Horticulturist and owner of Natureworks Garden Center, Nancy DuBrule-Clemente, brings her captivating, hands-on presentation, “Raising Monarch Butterflies,” to the Pardee-Morris House. Admission is free, donations welcomed.
Only 2 out of every 100 monarch eggs survive in the wild to become a butterfly. The odds for the survival are not in their favor, but if DuBrule-Clemente has her way they will survive and thrive. Her presentation includes an introduction and demonstrates how to hunt for the eggs, bring them inside, raise them and release them.
The presentation will also include information on what to plant to keep monarchs and other important pollinators happy and healthy, including milkweed, butterfly weed, and lots of nectar flowers.
“The Connecticut shoreline is a prime migration corridor for the monarchs,” DuBrule-Clemente said, “And everyone who lives in that area should put out the welcome mat with lots and lots of nectar flowers for September and October when they are migrating.”
Nancy DuBrule-Clemente is the owner of Natureworks Horticultural Services, an organic garden center, landscape design, consultation, installation and maintenance service in Northford, Connecticut.

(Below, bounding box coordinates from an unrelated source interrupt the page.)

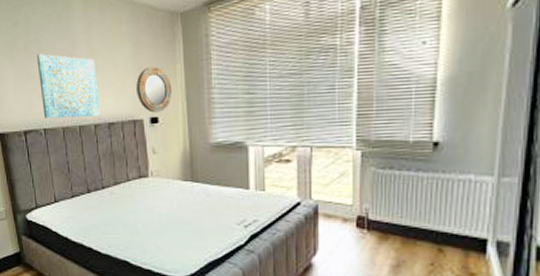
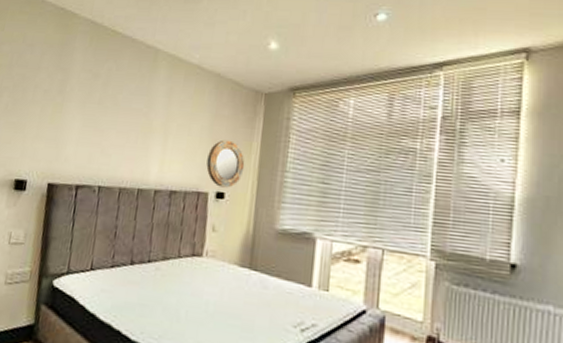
wall art: present [36,53,101,118] -> none [102,109,169,181]

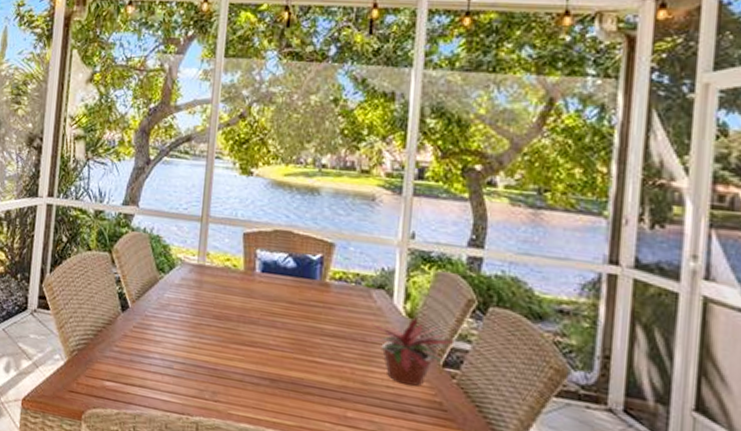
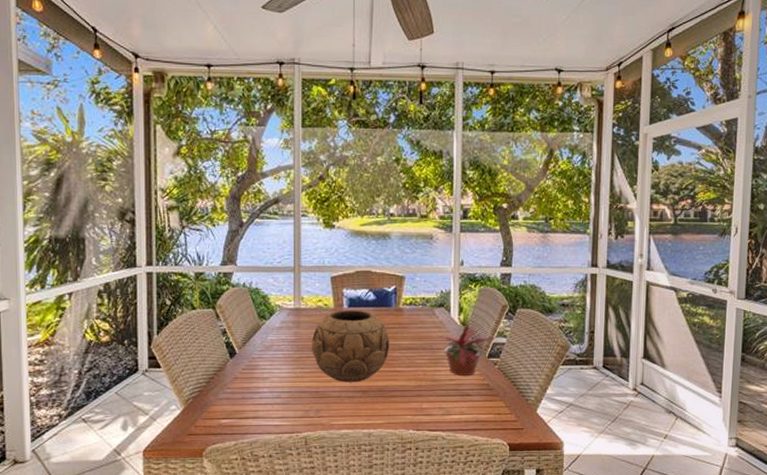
decorative bowl: none [213,274,310,367] -> present [311,309,390,382]

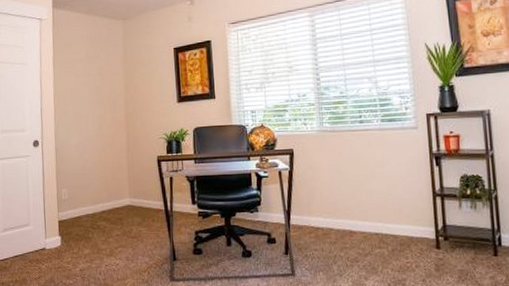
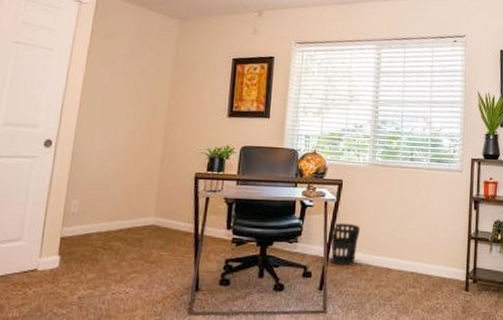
wastebasket: none [288,190,317,231] -> present [330,222,360,266]

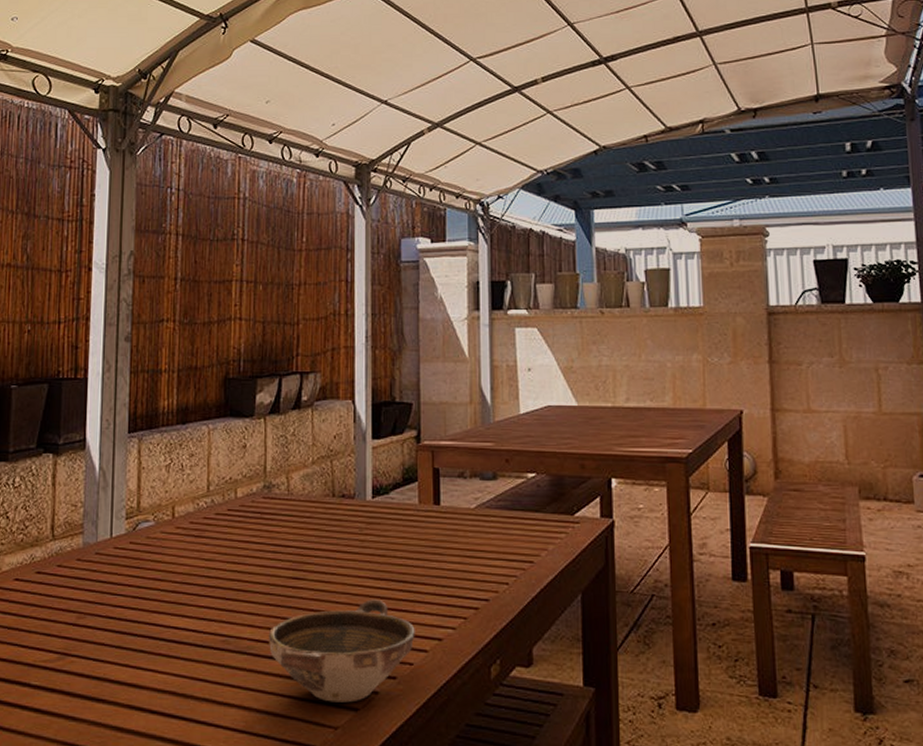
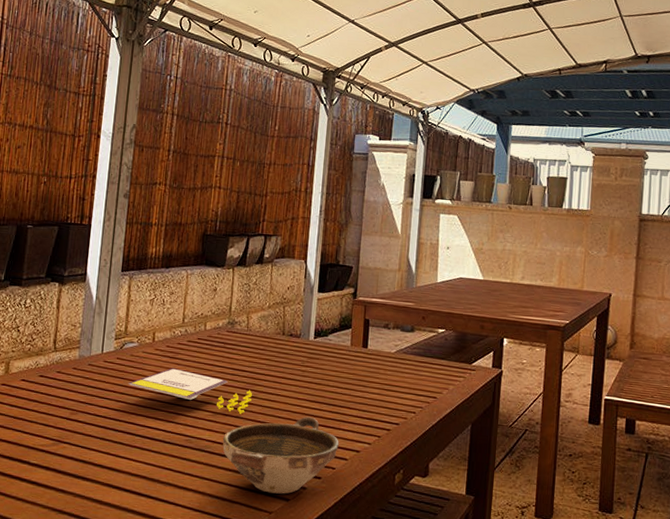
board game: none [145,550,300,602] -> present [127,368,252,414]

One of the main goals at Natureworks is to educate the community about gardening for the wildlife with which we share our properties. DuBrule-Clemente graduated from the Ratcliffe Hicks School of the University of Connecticut with a degree in floriculture. She is the author of “Succession of Bloom in the Perennial Garden” and coauthor (with Marny Smith) of “A Country Garden for your Backyard.” She is a former board member and past president of the Northeast Organic Farming Association Connecticut Chapter and is a current board member of the Connecticut Nurserymen’s Foundation.